When I decided to get a new desktop computer, after some online research, I figured out that building my own PC would be cheaper and more customizable than buying a prebuilt computer. However, the wide array of different parts, brands and prices were a little bit overwhelming.
In order to get a better idea of what parts I needed, I watched some youtube videos of people assembling computers. After that, I used a few key websites to organize and budget out my list of parts. First, pcpartpicker.com allows you to choose from among a huge catalog of different brands and models of each part, and also finds the best prices for parts among a number of different vendors. Another site, logicalincrements.com, allowed me to see suggestions for parts at a number of different budget tiers–it shows lists of parts that fit certain price ranges.
When it came to actually picking parts, I compared models and brands at similar price points based on online reviews, forum posts on sites like reddit.com/r/buildapc, and specifications that were relevant to my needs. The most important parts of PC building are knowing what you want to do with your computer, and what your budget is. For example, I wanted to be able to play recent video games at decent quality settings, and a number of my decisions reflect that desire as opposed to, say, a video-editing build.
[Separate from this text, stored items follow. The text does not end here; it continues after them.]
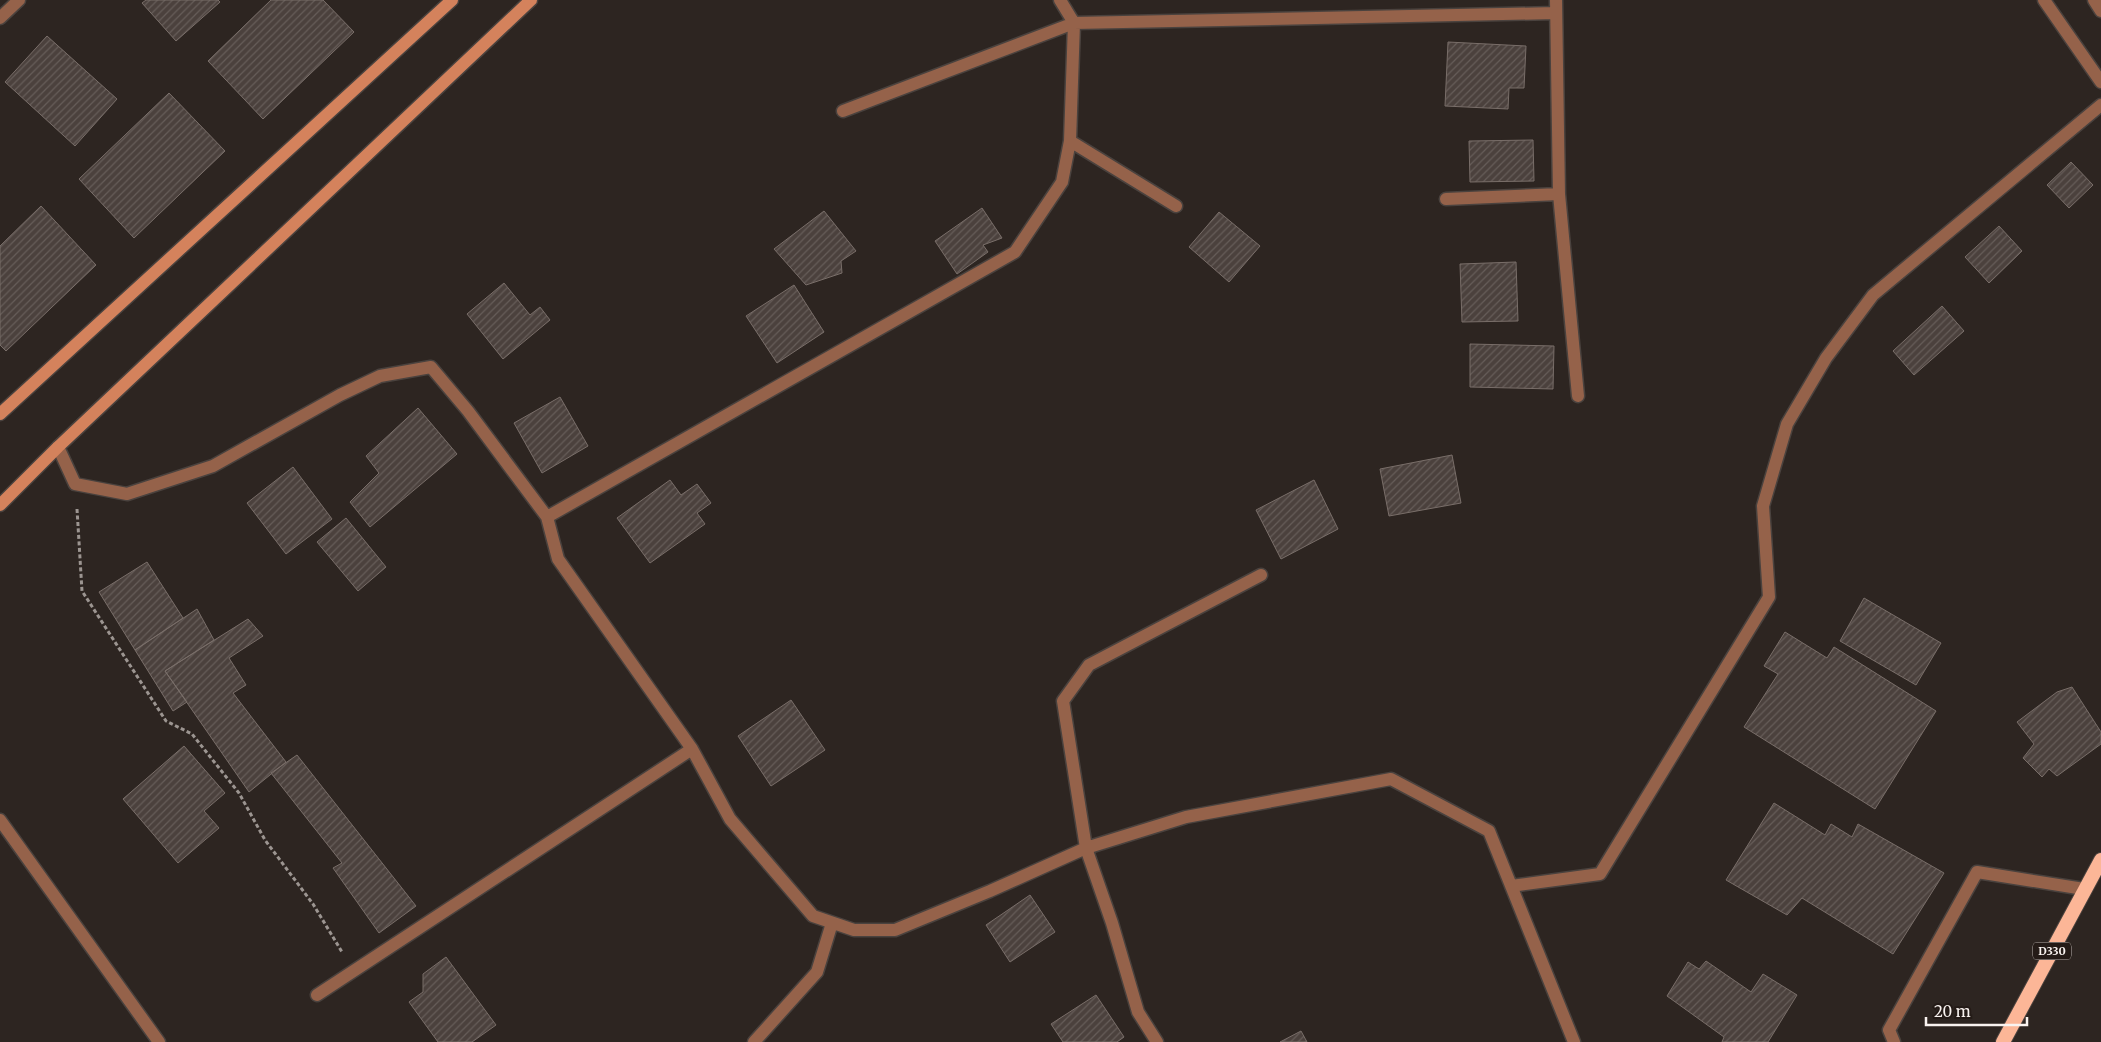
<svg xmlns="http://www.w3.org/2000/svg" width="2101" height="1042" font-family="Merriweather,serif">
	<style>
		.building { fill: url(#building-hatch); stroke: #796e69 }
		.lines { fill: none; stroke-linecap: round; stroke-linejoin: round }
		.service-casing { stroke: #4a423e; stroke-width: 15 }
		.minor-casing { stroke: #4a423e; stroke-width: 15 }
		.tertiary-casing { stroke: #4a423e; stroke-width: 15 }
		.secondary-casing { stroke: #4a423e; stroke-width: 15 }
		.trunk-casing { stroke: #4a423e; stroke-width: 16 }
		.path { stroke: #9c9591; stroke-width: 3; stroke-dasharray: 4 2.5; stroke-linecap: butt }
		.service { stroke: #95624a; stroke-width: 12 }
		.minor { stroke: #95624a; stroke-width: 12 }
		.tertiary { stroke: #95624a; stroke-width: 12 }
		.secondary { stroke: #d4825c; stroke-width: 12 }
		.trunk { stroke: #fcb697; stroke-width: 14 }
		.labels { text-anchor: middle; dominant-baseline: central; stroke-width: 4; stroke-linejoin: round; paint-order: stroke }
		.shield { fill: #241b17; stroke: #b9b2af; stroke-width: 1 }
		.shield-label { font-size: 11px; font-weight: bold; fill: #f9f3f0 }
	</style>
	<defs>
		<pattern id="building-hatch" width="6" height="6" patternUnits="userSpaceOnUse" patternTransform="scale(1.25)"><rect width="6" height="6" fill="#4b413d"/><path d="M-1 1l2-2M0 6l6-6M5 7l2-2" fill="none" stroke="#665d59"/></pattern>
	</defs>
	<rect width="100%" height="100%" fill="#2d2521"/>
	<path class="building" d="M146,0H218L220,2L176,41L142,3Z
		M271,0H323L354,32L263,119L208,61Z
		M47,36L117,99L75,146L5,82Z
		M1448,42L1526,46L1524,88H1509L1508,109L1445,106Z
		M169,93L225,151L134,238L79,179Z
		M1533,140L1534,181L1470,182L1469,141Z
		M2071,162L2093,185L2069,208L2047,185Z
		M41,206L96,265L6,351L0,345V246Z
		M982,208L1002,238L983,245L988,252L957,274L935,241Z
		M824,211L856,251L841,261L842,273L806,285L774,249Z
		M1219,212L1260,246L1229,282L1189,247Z
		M1999,226L2022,251L1989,283L1965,257Z
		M1516,262L1518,321L1462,322L1460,264Z
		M504,283L530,315L540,307L550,320L503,359L467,314Z
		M794,285L824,332L777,363L746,316Z
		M1942,306L1964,331L1914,375L1893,351Z
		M1470,344L1554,346L1553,389L1470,387Z
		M560,397L588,446L542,473L514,423Z
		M418,408L457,454L370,527L350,502L379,473L366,456Z
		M1452,455L1461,503L1389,516L1380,469Z
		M293,467L332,519L286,554L247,503Z
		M670,480L681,495L697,484L711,503L697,513L705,524L650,563L617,518Z
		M1314,480L1338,529L1281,559L1256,510Z
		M346,518L386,567L358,591L317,542Z
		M147,562L183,618L135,650L99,592Z
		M1864,598L1941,643L1916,685L1840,641Z
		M197,609L214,640L165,671L187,702L173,711L135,650Z
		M248,619L263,636L229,658L246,685L233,693L286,762L249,792L165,671Z
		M1785,632L1827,658L1834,647L1936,711L1875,809L1744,727L1778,674L1764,666Z
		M2072,687L2101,732V744L2057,776L2049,769L2042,777L2023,758L2034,744L2017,722L2057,692Z
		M791,700L825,750L771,786L738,736Z
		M184,746L225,793L204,811L219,828L178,863L123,799Z
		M297,755L416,906L379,933L333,868L342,863L271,773Z
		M1774,803L1825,835L1831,824L1852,837L1858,824L1944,873L1893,954L1802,898L1787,915L1726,880Z
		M1030,895L1055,932L1010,962L986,925Z
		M446,957L496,1025L472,1042H438L409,1002L423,992V974Z
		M1706,961L1751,992L1763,974L1797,995L1768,1042H1722L1724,1037L1667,996L1688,962L1699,969Z
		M1096,995L1124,1037L1117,1042H1063L1051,1024Z
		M1301,1031L1307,1042H1280Z"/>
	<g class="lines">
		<defs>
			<path id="service" d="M1894,1042L1889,1030L1977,872L2084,889"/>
			<path id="minor" d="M1556,0L1559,194L1578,396
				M0,18L19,0
				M843,111L1074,23L1556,13
				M1070,141L1176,206
				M1446,199L1559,194
				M58,447L75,484L127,494L213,466L340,395L380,376L431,367L468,411L547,517L558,559L692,749L730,819L813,916L854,930H895L990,891L1086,848L1112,923L1138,1012L1157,1042
				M547,517L1015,252L1062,182L1070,141L1074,23L1060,0
				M1261,575L1089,665L1063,701L1086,848L1186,817L1391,779L1489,831L1574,1042
				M1511,886L1600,874L1769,597L1763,506L1787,424L1826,358L1873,295L2101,105
				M317,995L692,749
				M754,1042L817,972L832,923"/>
			<path id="tertiary" d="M2044,0L2101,82
				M2094,0L2101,11
				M0,820L159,1042"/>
			<path id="secondary" d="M0,414L452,0
				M0,505L58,447L531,0"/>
			<path id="trunk" d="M2003,1042L2101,860"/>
		</defs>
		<use href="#service" class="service-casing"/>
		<use href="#minor" class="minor-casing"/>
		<use href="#tertiary" class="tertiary-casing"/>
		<use href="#secondary" class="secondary-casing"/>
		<use href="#trunk" class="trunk-casing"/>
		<path class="path" d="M77,509L82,591L166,721L192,734L239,793L265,840L313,904L342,952"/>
		<use href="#service" class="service"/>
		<use href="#minor" class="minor"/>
		<use href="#tertiary" class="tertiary"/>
		<use href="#secondary" class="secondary"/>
		<use href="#trunk" class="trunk"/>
	</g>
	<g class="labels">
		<rect class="shield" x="2033" y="942.5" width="38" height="17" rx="4"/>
		<g class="shield-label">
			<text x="2052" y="951">D330</text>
		</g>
	</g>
	<path d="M1926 1017v8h101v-8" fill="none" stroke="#f9f3f0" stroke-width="2.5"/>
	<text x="1934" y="1017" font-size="15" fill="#f9f3f0" stroke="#241b17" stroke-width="4" paint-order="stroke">20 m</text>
</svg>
There are plenty of guides to be found online that explain the best choices for different budgets and uses, so I won’t focus heavily on the details of each part. However, I would like to talk about the benefits of building a presumably expensive PC.
Apart from the obvious advantages of building your own computer, like being able to customize it, it also provides you a lot of insight into how computers work. When comparing different parts based on their technical aspects, you become familiar with what that part does, and which brand or model can perform its function the best.
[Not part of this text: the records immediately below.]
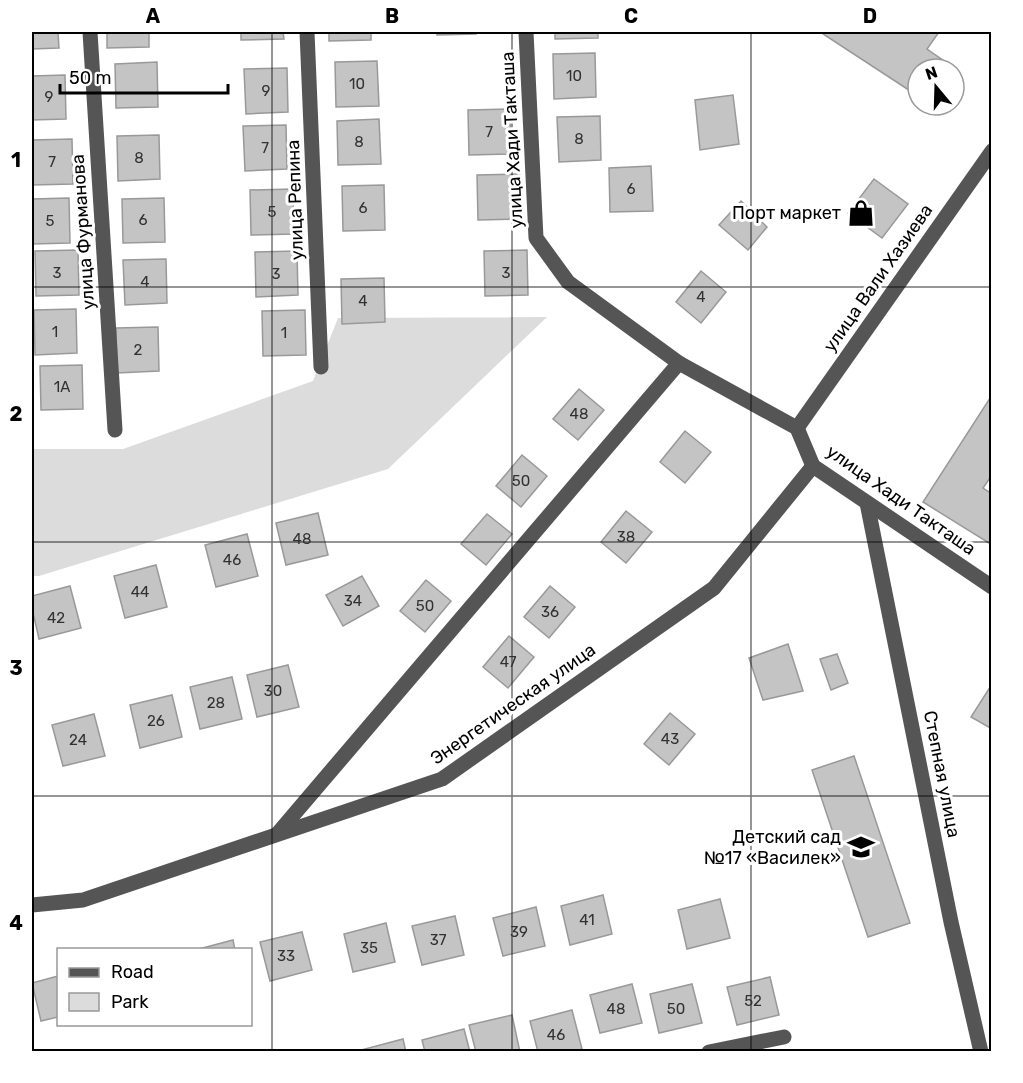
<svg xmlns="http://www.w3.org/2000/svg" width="1023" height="1083" viewBox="0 0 1023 1083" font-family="Rubik,sans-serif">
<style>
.green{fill:#dcdcdc}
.building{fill:#c4c4c4;stroke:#999;stroke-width:1.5}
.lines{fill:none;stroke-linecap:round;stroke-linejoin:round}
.minor{stroke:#555;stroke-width:15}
.grid{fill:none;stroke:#000;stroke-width:1.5;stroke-opacity:0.55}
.labels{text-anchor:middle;stroke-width:6;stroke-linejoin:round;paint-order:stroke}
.number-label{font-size:15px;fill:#313131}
.street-label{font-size:18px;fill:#000;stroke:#fff}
.poi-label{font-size:18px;fill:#000;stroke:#fff;text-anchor:end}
.neatline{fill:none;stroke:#000;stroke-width:2}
.grid-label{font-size:20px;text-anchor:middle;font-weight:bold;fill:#000}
</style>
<rect width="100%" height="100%" fill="#fff"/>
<polygon class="green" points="547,317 388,469 39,576 32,576 32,449 123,449 313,381 338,318"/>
<g class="building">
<polygon points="32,32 58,32 59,48 32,49"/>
<polygon points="107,32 149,32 149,47 107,48"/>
<polygon points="241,32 283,32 284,39 241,40"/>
<polygon points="329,32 371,32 371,40 329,41"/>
<polygon points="437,32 476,32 476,34 437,35"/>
<polygon points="555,32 598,32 598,38 555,39"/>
<polygon points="820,32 939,32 927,49 947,63 943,69 918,69 918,96"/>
<polygon points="595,53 596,97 554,99 553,54"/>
<polygon points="377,61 379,106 336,107 335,62"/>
<polygon points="157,62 158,107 116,108 115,64"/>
<polygon points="287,68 288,112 246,114 244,69"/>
<polygon points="65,75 66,119 32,120 32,76"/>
<polygon points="733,95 739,144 700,150 695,100"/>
<polygon points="510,109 511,154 469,155 468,110"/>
<polygon points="600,116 601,160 559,162 557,117"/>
<polygon points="379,119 381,164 338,165 337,121"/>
<polygon points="286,125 287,169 245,171 243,126"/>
<polygon points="159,135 160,179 118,181 117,136"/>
<polygon points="72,139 73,184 32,185 32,140"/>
<polygon points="651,166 653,211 610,212 609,168"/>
<polygon points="520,174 521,219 478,220 477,175"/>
<polygon points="874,179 908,204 882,238 848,213"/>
<polygon points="384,185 385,230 343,231 342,186"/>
<polygon points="293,189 294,234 251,235 250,190"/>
<polygon points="69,198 70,243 32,244 32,199"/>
<polygon points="164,198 165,242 123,243 122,199"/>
<polygon points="741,201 767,227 748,250 719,225"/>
<polygon points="78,250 79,295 36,296 35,251"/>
<polygon points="527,250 528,295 485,296 484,251"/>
<polygon points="297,251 298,295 256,297 255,252"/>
<polygon points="166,259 167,303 125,305 123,260"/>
<polygon points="701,271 726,292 701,323 676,302"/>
<polygon points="384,278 385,322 342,324 341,279"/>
<polygon points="76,309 77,353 35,355 34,310"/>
<polygon points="305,310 306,355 263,356 262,311"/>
<polygon points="158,327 159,371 117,373 116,328"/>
<polygon points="82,365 83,409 41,410 40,366"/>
<polygon points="579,389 604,410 578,440 553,419"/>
<polygon points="992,395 992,475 983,488 992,494 992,545 923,502"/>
<polygon points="685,431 711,452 685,483 660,462"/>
<polygon points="522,455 547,476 521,507 496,486"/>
<polygon points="626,511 652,532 626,563 601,542"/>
<polygon points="318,513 328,555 286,565 276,523"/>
<polygon points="487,514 512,534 486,565 461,544"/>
<polygon points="247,534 258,576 216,587 205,545"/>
<polygon points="156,565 167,607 125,618 114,576"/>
<polygon points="362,576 379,606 343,626 326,595"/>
<polygon points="426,580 451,601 425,632 400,611"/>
<polygon points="70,586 81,628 39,639 32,608 32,596"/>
<polygon points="550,586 575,607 549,638 524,617"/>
<polygon points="509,636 534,657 508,688 483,667"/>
<polygon points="788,644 803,691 763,700 749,658"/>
<polygon points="837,654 848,683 831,690 820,659"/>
<polygon points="288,665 299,707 257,717 247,675"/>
<polygon points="232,677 242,719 200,729 190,687"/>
<polygon points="992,684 992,729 971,717"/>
<polygon points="172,695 182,737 140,748 130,705"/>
<polygon points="670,713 695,734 669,765 644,744"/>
<polygon points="94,714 105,756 63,766 52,725"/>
<polygon points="854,756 910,923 868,937 812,770"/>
<polygon points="603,895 612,934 570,945 561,906"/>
<polygon points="720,899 730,938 687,949 678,910"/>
<polygon points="536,907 545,946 503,956 493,918"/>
<polygon points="455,916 464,955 422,965 412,926"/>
<polygon points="386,923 395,962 353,972 344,934"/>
<polygon points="302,932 312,970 270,981 260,942"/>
<polygon points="233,940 235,950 195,950"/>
<polygon points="58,976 58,1017 41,1021 32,983"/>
<polygon points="770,977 779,1015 737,1025 727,987"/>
<polygon points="632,984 642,1023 600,1033 590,995"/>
<polygon points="692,984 702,1023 659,1033 650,994"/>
<polygon points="572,1010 582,1049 571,1052 538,1052 530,1021"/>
<polygon points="512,1015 520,1052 476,1052 469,1025"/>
<polygon points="464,1029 470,1052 425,1052 422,1040"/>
<polygon points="403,1039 406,1052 361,1052 361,1050"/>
</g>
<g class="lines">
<g class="minor">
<polyline points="90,32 115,430"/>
<polyline points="307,32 321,367"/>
<polyline points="526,32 536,238 568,282 679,363 797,428 813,466 992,587"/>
<polyline points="797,428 992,151"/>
<polyline points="867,503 951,922 981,1052"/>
<polyline points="278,833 679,363"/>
<polyline points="32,905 83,900 442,779 714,588 813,466"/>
<polyline points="709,1052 784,1037"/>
</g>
</g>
<path class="grid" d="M272 32V1052M512 32V1052M751 32V1052M32 287H992M32 542H992M32 796H992"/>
<defs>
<symbol id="shop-bare" viewBox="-9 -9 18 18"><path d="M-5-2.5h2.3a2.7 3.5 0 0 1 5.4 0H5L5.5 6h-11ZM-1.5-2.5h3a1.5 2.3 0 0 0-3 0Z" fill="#000" stroke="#fff" stroke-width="2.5" paint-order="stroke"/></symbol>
<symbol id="school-bare" viewBox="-9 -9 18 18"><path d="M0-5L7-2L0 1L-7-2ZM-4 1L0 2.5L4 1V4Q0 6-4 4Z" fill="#000" stroke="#fff" stroke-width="2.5" paint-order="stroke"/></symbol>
</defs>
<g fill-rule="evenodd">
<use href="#shop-bare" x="842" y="194" width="38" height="38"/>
<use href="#school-bare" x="842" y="828" width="38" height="38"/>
</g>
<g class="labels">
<g class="number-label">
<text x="574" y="81">10</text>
<text x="357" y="89">10</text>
<text x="266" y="96">9</text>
<text x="49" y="102">9</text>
<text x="489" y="137">7</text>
<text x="579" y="144">8</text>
<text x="359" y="147">8</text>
<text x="265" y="153">7</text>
<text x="139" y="163">8</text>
<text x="52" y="167">7</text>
<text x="631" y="194">6</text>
<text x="363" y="213">6</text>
<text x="272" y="217">5</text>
<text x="143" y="225">6</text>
<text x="50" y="226">5</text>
<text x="57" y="278">3</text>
<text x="506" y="278">3</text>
<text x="276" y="279">3</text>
<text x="145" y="287">4</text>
<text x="701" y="302">4</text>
<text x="363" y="306">4</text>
<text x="55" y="337">1</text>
<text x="284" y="338">1</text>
<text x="138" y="355">2</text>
<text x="62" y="392">1А</text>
<text x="579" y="419">48</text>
<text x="521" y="486">50</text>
<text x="626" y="542">38</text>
<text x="302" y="544">48</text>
<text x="232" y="565">46</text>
<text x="140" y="597">44</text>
<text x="353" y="606">34</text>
<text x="425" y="611">50</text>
<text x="550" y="617">36</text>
<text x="56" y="623">42</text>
<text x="508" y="667">47</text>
<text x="273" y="696">30</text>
<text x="216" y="708">28</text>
<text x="156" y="726">26</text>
<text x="670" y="744">43</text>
<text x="78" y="745">24</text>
<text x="587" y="925">41</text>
<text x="519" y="937">39</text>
<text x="438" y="945">37</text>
<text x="369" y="953">35</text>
<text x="286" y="961">33</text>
<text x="753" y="1006">52</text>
<text x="616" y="1014">48</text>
<text x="676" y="1014">50</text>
<text x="556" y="1040">46</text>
</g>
<g class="street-label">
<text transform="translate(512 140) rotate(-93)" y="6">улица Хади Такташа</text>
<text transform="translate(295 200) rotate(-92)" y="6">улица Репина</text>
<text transform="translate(83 232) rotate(-94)" y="6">улица Фурманова</text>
<text transform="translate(878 278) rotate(-55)" y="6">улица Вали Хазиева</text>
<text transform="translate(901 500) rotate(35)" y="6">улица Хади Такташа</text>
<text transform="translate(513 704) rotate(-35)" y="6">Энергетическая улица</text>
<text transform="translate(942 774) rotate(79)" y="6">Степная улица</text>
</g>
<g class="poi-label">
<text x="841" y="219">Порт маркет</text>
<text x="841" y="843">Детский сад<tspan x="841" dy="21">№17 «Василек»</tspan></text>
</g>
</g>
<rect width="1023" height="1083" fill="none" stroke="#ffffff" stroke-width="66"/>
<rect x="57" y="948" width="195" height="78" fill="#ffffff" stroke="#999999" stroke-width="1.5"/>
<rect x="69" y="968" width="30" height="9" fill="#555555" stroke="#999999" stroke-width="1.5"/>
<text x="111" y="978" font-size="18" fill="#000000">Road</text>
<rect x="69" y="993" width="30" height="18" fill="#dcdcdc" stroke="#999999" stroke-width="1.5"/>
<text x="111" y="1008" font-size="18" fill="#000000">Park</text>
<g transform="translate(936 87) rotate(341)"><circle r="28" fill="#ffffff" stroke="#999999" stroke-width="1.5"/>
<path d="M0-4.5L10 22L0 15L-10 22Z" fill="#000000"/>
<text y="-9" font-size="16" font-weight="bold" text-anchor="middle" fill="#000000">N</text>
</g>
<path d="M60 84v9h168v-9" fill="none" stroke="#000000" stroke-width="3"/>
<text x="69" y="84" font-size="18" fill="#000000" stroke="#ffffff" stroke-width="4.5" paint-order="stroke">50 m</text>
<rect x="33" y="33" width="957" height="1017" class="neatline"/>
<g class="grid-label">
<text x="153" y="23">A</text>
<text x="392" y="23">B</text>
<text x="631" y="23">C</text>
<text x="870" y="23">D</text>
<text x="16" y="167">1</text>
<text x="16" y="421">2</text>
<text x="16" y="675">3</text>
<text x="16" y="930">4</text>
</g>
</svg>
The knowledge that comes from assembling your own PC can transfer to higher education fields like Information Technology, Computer Science, or Electrical Engineering. Finally, the planning involved in making a budget for a computer is applicable to many real-life scenarios. Taking the time to make a plan, look for deals or used parts, and deciding what you can and can’t afford are all necessary steps before making any large purchases.
I’d encourage anyone with an interest in programming or other STEM areas to look into building their own PC as an easy and fun way to learn about computers.